## [Task to complete]
Transcribe the records below. Leave nothing out and change nothing.

BEGIN Source records

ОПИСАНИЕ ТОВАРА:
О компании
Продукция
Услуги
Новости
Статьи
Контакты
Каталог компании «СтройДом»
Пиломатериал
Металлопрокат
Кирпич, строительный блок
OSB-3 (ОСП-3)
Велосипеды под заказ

END Source records

## [Task answer]
ОПИСАНИЕ ТОВАРА:
О компании
Продукция
Услуги
Новости
Статьи
Контакты
Каталог компании «СтройДом»
Пиломатериал
Металлопрокат
Кирпич, строительный блок
OSB-3 (ОСП-3)
Велосипеды под заказ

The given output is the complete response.